In order to be a member of my email community, I request that you ask me a question, specifically “Your #1 burning question about loving happily ever after” (and if you aren’t a member, why NOT?? Join NOW!!—-> )
I get A LOT of questions.
I get A LOT of the SAME questions.
A question that comes in often (or a variation of it) is “How can we keep our love alive?”
“How can I keep her interested?”
“How do I keep from getting bored?” “How do we keep the fireworks going?”
You get the picture, and even though my email community is mostly women, the above questions were submitted by men. So, Guys, this one is for you, and Ladies…please read and if this message resonates with you please leave a comment below!
My question to anyone that is asking this (and yes, my Dad told me it was sneaky and not very diplomatic to answer questions with questions but Hey, I’m a coach, I ask questions), is this:
What did you do to attract her in the first place?

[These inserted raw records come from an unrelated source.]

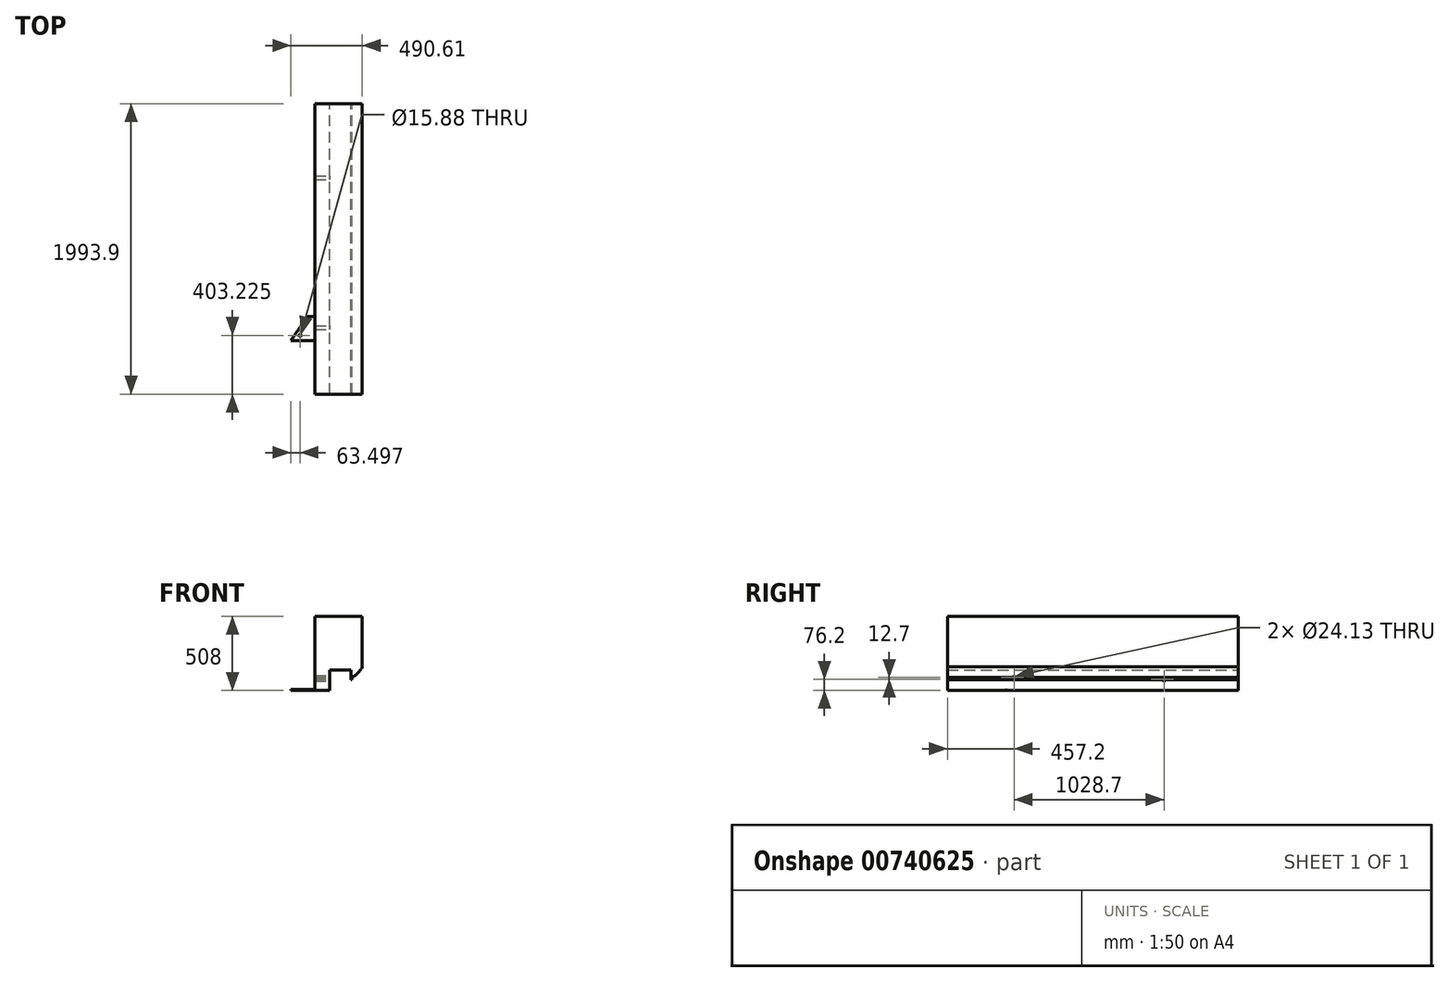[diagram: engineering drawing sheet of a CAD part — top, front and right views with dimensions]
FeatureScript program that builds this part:
annotation { "Feature Type Name" : "Feature", "Feature Type Description" : "" }
export const myFeature = defineFeature(function(context is Context, id is Id, definition is map)
    precondition{}
    {
        {
            var Q0;
            Q0=qCreatedBy(makeId("Front.planeOp"),FACE);
            var sketch = newSketch(context, id + "F0", { "sketchPlane" : qUnion([Q0])});
            skLineSegment(sketch, "E0", {"start": v(0, 0) * mm, "end": v(-101.27, 0) * mm});
            skLineSegment(sketch, "E1", {"start": v(0, 0) * mm, "end": v(0, 139.7) * mm});
            skLineSegment(sketch, "E2", {"start": v(0, 139.7) * mm, "end": v(146.05, 139.7) * mm});
            skLineSegment(sketch, "E3", {"start": v(146.05, 139.7) * mm, "end": v(146.05, 73.03) * mm});
            skLineSegment(sketch, "E4", {"start": v(146.05, 73.03) * mm, "end": v(152.4, 73.03) * mm});
            skLineSegment(sketch, "E5", {"start": v(152.4, 73.03) * mm, "end": v(152.4, 89.54) * mm});
            skLineSegment(sketch, "E6", {"start": v(152.4, 89.54) * mm, "end": v(152.4, 161.38) * mm, "construction": true});
            skLineSegment(sketch, "E7", {"start": v(152.4, 161.38) * mm, "end": v(224.24, 161.38) * mm, "construction": true});
            skArc(sketch, "E8", {"start": v(152.4, 89.53) * mm, "mid": v(194.28, 119.5) * mm, "end": v(224.24, 161.38) * mm});
            skLineSegment(sketch, "E9", {"start": v(152.4, 89.53) * mm, "end": v(224.24, 161.38) * mm, "construction": true});
            skLineSegment(sketch, "E10", {"start": v(-101.27, 0) * mm, "end": v(-101.27, 508) * mm});
            skLineSegment(sketch, "E11", {"start": v(-101.27, 508) * mm, "end": v(224.24, 508) * mm});
            skLineSegment(sketch, "E12", {"start": v(224.24, 508) * mm, "end": v(224.24, 161.38) * mm});
            skSolve(sketch);
        }
        {
            var Q0;
            Q0=makeQuery(id+"F0.imprint","IMPRINT",FACE,{"disambiguationData":[TD([[makeQuery(id+"F0.imprint","IMPRINT",EDGE,{"derivedFrom":sQuery(id+"F0.wireOp",EDGE,"E0")}),-1.0]])]});
            extrude(context, id + "F1", {"entities" : qUnion([Q0]), "depth" : 1993.9 * mm, "offsetDistance" : 25.4 * mm});
        }
        {
            var Q0;
            Q0=makeQuery(id+"F1.opExtrude","SWEPT_FACE",FACE,{"disambiguationData":[OSD([sQuery(id+"F0.wireOp",EDGE,"E1")])]});
            var sketch = newSketch(context, id + "F2", { "sketchPlane" : qUnion([Q0])});
            skCircle(sketch, "E13", {"center": v(-1536.7, 88.9) * mm, "radius": 12.07 * mm});
            skCircle(sketch, "E14", {"center": v(-508, 76.2) * mm, "radius": 12.07 * mm});
            skSolve(sketch);
        }
        {
            var Q0;
            Q0=makeQuery(id+"F2.imprint","IMPRINT",FACE,{"disambiguationData":[TD([[makeQuery(id+"F2.imprint","IMPRINT",EDGE,{"derivedFrom":sQuery(id+"F2.wireOp",EDGE,"E13")}),1.0]])]});
            var Q1;
            Q1=makeQuery(id+"F2.imprint","IMPRINT",FACE,{"disambiguationData":[TD([[makeQuery(id+"F2.imprint","IMPRINT",EDGE,{"derivedFrom":sQuery(id+"F2.wireOp",EDGE,"E14")}),1.0]])]});
            extrude(context, id + "F3", {"entities" : qUnion([Q0, Q1]), "operationType" : NewBodyOperationType.REMOVE, "oppositeDirection" : true, "depth" : 254 * mm, "offsetDistance" : 25.4 * mm});
        }
        {
            var Q0;
            Q0=makeQuery(id+"F1.opExtrude","SWEPT_FACE",FACE,{"disambiguationData":[OSD([sQuery(id+"F0.wireOp",EDGE,"E0")])]});
            var sketch = newSketch(context, id + "F4", { "sketchPlane" : qUnion([Q0])});
            skLineSegment(sketch, "E15.0", {"start": v(0, 1548.77) * mm, "end": v(0, 1524.64) * mm});
            skLineSegment(sketch, "E16", {"start": v(-101.27, 1625.6) * mm, "end": v(-266.37, 1625.6) * mm});
            skLineSegment(sketch, "E17", {"start": v(-101.27, 1460.5) * mm, "end": v(-101.27, 1625.6) * mm});
            skCircle(sketch, "E18", {"center": v(-202.87, 1590.67) * mm, "radius": 7.94 * mm});
            skLineSegment(sketch, "E19", {"start": v(-101.27, 1460.5) * mm, "end": v(-151.58, 1460.5) * mm});
            skLineSegment(sketch, "E20", {"start": v(-151.58, 1460.5) * mm, "end": v(-266.37, 1625.6) * mm});
            skSolve(sketch);
        }
        {
            var Q0;
            Q0=makeQuery(id+"F4.imprint","IMPRINT",FACE,{"disambiguationData":[TD([[makeQuery(id+"F4.imprint","IMPRINT",EDGE,{"derivedFrom":sQuery(id+"F4.wireOp",EDGE,"E16")}),1.0]])]});
            extrude(context, id + "F5", {"entities" : qUnion([Q0]), "operationType" : NewBodyOperationType.ADD, "oppositeDirection" : true, "depth" : 6.35 * mm, "offsetDistance" : 25.4 * mm});
        }
    });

Recently I heard someone say, “Back when I was wooing her…” As if it was a phase that had ended. I quickly interjected that when a man stops wooing a woman he will begin the process of losing her.

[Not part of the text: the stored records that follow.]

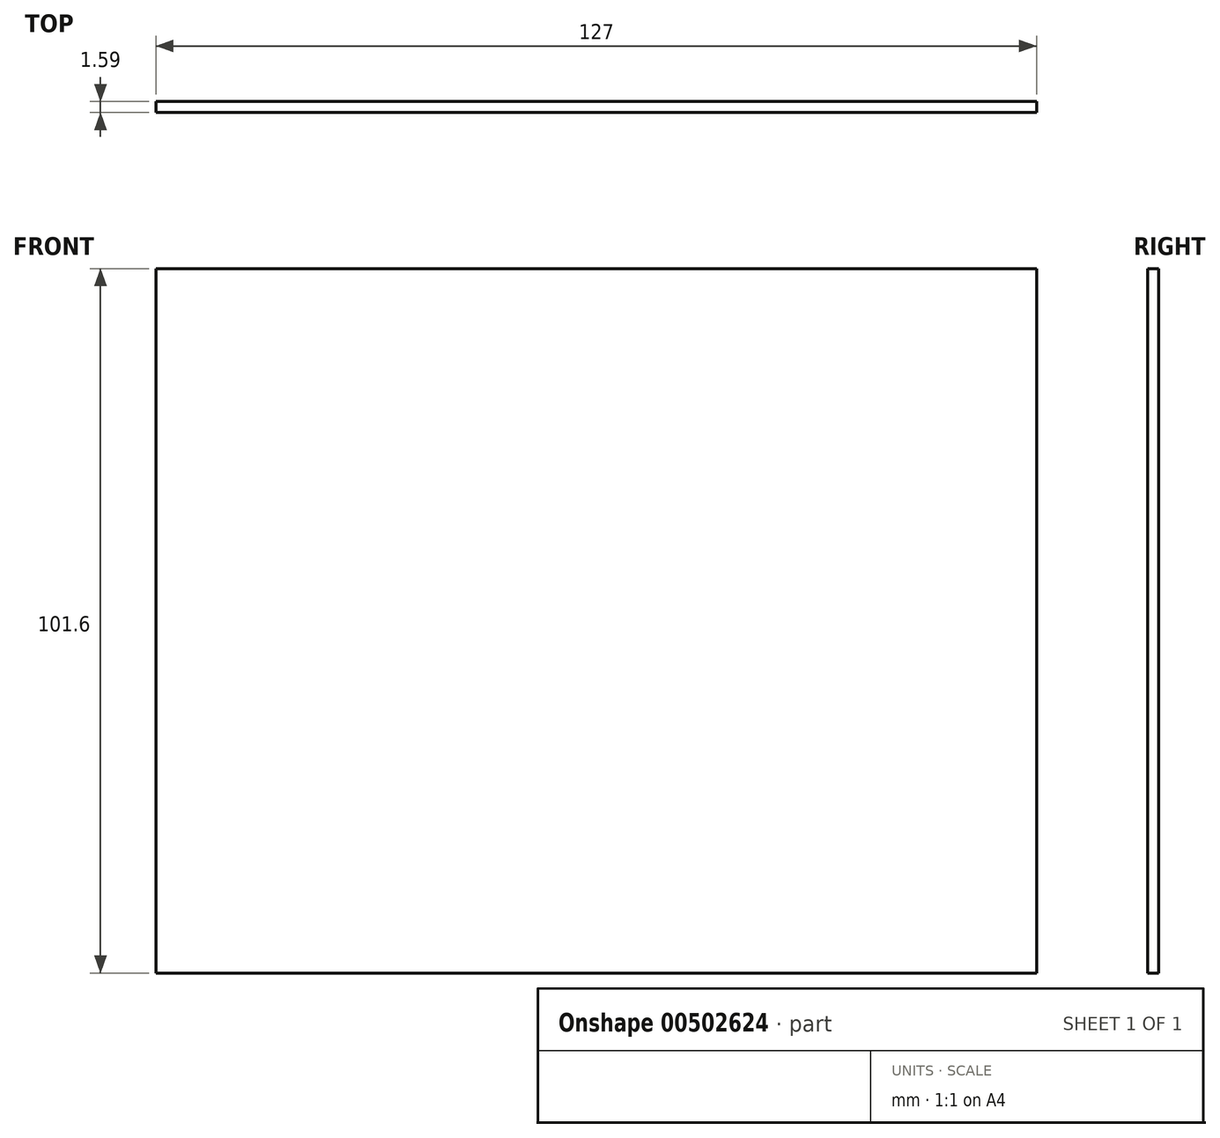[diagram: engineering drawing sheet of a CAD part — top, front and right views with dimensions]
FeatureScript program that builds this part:
annotation { "Feature Type Name" : "Feature", "Feature Type Description" : "" }
export const myFeature = defineFeature(function(context is Context, id is Id, definition is map)
    precondition{}
    {
        {
            var Q0;
            Q0=qCreatedBy(makeId("Front.planeOp"),FACE);
            var sketch = newSketch(context, id + "F0", { "sketchPlane" : qUnion([Q0])});
            skLineSegment(sketch, "E0.bottom", {"start": v(0, 0) * mm, "end": v(127, 0) * mm});
            skLineSegment(sketch, "E0.top", {"start": v(0, 101.6) * mm, "end": v(127, 101.6) * mm});
            skLineSegment(sketch, "E0.left", {"start": v(0, 0) * mm, "end": v(0, 101.6) * mm});
            skLineSegment(sketch, "E0.right", {"start": v(127, 0) * mm, "end": v(127, 101.6) * mm});
            skSolve(sketch);
        }
        {
            var Q0;
            Q0=makeQuery(id+"F0.imprint","IMPRINT",FACE,{"disambiguationData":[TD([[makeQuery(id+"F0.imprint","IMPRINT",EDGE,{"derivedFrom":sQuery(id+"F0.wireOp",EDGE,"E0.bottom")}),1.0]])]});
            extrude(context, id + "F1", {"entities" : qUnion([Q0]), "depth" : 1.59 * mm});
        }
    });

Harsh words. I know. But here is the thing, wooing a woman is like an internship.
My son’s first job began as a bar back in a sushi restaurant. That’s really dirty work, first to get to work, last to leave, hauling heavy boxes of bottles and cleaning nasty floors. He dreamed of being a sushi chef.
The managers laughed, until he offered to work for free. Then the negotiations began.

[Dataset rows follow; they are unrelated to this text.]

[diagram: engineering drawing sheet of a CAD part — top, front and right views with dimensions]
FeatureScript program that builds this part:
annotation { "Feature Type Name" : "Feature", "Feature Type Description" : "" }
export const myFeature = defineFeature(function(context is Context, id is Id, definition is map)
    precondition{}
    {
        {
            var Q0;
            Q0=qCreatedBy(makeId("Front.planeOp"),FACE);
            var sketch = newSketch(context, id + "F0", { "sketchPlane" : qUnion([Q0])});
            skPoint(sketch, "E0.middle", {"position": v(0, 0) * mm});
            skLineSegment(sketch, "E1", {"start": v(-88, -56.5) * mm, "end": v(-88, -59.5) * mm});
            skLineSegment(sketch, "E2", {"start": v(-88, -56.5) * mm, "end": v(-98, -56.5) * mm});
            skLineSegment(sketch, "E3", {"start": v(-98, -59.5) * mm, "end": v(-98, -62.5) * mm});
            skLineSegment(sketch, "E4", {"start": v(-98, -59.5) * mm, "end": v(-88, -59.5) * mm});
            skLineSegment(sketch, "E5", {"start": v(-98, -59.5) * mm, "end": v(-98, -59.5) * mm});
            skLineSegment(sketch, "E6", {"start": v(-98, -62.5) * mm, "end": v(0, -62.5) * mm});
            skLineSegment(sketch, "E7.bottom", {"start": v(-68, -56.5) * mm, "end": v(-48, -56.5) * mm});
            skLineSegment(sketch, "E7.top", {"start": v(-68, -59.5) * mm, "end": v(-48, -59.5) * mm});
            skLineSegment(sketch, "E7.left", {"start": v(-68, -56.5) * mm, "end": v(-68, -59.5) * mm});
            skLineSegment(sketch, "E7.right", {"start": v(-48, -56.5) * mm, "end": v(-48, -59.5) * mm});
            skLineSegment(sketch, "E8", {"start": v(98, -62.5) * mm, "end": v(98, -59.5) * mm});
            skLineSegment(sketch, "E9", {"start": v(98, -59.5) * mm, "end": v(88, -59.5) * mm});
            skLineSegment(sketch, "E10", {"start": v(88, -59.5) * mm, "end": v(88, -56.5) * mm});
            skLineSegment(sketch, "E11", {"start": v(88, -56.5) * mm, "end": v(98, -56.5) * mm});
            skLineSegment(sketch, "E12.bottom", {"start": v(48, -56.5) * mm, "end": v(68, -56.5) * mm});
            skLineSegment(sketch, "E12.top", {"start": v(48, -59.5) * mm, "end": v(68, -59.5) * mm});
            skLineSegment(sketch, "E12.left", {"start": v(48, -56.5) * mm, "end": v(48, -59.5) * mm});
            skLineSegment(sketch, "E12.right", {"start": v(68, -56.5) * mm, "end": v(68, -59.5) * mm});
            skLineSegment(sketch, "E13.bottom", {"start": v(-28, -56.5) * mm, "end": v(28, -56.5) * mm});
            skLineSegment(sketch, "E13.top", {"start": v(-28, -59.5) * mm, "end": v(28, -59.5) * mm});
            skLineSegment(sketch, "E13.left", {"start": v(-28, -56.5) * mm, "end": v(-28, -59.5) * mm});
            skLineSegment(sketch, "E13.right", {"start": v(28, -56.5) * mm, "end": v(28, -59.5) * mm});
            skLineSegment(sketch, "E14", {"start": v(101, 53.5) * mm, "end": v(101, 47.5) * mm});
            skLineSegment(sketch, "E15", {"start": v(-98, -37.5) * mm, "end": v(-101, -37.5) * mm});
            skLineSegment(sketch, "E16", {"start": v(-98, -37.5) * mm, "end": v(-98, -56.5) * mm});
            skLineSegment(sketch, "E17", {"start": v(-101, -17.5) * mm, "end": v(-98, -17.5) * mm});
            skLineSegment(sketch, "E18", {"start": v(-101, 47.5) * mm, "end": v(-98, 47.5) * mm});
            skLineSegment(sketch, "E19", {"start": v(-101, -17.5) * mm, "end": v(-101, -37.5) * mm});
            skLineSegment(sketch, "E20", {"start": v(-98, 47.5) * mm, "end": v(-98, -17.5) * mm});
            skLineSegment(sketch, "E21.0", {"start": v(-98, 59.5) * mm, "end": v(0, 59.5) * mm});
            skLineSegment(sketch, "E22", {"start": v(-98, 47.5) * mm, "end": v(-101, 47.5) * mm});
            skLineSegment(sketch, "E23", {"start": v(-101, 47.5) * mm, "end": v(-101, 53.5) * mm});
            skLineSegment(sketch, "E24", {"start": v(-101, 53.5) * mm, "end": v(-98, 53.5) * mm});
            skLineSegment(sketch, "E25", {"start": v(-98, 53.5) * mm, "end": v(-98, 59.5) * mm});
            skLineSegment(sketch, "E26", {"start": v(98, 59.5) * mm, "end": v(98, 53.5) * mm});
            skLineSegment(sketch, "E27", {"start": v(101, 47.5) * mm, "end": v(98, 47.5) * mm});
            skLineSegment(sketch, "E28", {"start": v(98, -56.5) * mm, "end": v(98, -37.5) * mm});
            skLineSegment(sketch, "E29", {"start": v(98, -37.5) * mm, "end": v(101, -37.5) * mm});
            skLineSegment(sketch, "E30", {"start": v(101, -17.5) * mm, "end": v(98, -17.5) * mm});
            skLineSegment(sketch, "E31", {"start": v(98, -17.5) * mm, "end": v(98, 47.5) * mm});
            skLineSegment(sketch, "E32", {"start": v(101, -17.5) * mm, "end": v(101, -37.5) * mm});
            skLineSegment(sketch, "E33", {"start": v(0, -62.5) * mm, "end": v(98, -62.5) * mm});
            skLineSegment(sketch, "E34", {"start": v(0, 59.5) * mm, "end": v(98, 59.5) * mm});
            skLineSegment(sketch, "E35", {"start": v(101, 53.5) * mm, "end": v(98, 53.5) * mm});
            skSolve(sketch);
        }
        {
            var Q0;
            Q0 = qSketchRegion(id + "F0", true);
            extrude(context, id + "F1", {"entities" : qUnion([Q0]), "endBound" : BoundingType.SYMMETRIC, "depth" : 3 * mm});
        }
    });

My son offered to work for free until he learned how to make sushi that passed the owner’s inspection, however long that took. He was wooing them. He worked hard. On his day off he would come home from the grocery with what seemed like a hundred cucumbers and he would practice peeling them paper thin over and over. He worked nearly a year for free. He made sure his sushi was not only delicious but beautiful. And now…
Now he makes some of the best sushi in the city and he gets paid to do it. He won them over. He still works for them, he still works hard. He still makes delicious and beautiful sushi.
But what do you think would have happened if he would have worked hard during that internship, impressed the owners, got the paid position, and then became a sub-par sushi chef, only showing up some of the time, or making sushi that was sloppy or unappetizing?
Do you see the parallel? When a man is wooing a woman he shows up, he works hard, he treats her with respect and honor, he compliments her, he sends her sweet messages when they are apart, he buys her romantic gifts, he dresses nice, he smells nice, he sends her flowers, he makes her laugh, he opens doors for her, he really listens to her, he is polite and charming because he is making a serious effort to win her.
And it works.
Why does this work?
Because she is thinking OH MY GOD this is the kind of guy I want to be with forever!
She is then willing to do just about anything for him. She wants to give him her heart, her body, her mind, her gifts, her love, her truth, her devotion, her whole self.
And she will, because she has been “sold” on him. She is “buying” what he’s “selling”.
And when he stops delivering it is painful.
So, how do you keep her interested? How do you rekindle the fire? How do you keep from getting bored? Just do what you did in the first place. She’ll thank you for it.